[Start of STORED DATA]

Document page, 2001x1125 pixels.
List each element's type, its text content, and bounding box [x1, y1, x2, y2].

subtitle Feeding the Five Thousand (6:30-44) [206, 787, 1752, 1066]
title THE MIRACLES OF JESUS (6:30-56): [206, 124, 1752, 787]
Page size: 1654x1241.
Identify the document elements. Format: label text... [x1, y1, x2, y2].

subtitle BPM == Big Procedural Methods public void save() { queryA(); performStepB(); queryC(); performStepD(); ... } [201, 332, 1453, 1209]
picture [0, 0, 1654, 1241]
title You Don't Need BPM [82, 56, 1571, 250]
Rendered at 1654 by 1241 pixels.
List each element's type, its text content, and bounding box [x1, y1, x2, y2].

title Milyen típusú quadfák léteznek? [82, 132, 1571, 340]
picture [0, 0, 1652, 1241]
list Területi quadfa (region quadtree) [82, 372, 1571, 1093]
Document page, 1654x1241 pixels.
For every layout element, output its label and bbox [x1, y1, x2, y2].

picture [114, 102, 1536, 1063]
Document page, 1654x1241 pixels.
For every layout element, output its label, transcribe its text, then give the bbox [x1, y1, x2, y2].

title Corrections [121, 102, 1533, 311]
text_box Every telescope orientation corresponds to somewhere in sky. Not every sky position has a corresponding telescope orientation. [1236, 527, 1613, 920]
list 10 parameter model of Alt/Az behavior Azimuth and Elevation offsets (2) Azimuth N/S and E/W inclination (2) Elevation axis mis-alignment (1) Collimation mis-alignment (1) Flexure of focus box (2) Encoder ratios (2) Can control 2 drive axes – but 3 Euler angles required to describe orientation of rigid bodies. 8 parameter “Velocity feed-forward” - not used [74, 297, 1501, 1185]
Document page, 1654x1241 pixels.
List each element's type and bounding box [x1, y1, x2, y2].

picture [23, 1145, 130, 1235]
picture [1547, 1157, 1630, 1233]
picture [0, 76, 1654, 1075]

[End of STORED DATA]

DIRECTIONS FOR THIS TASK - Put the material, from its first line through the line containing "title THE MIRACLES", into a two-column CSV with headers instruction and output, one row per item. Enclose each field in quotation marks and replace line breaks with spaces.

IN RESPONSE -
instruction,output
"Document page, 2001x1125 pixels. List each element's type, its text content, and bounding box [x1, y1, x2, y2].","subtitle Feeding the Five Thousand (6:30-44) [206, 787, 1752, 1066] title THE MIRACLES OF JESUS (6:30-56): [206, 124, 1752, 787]"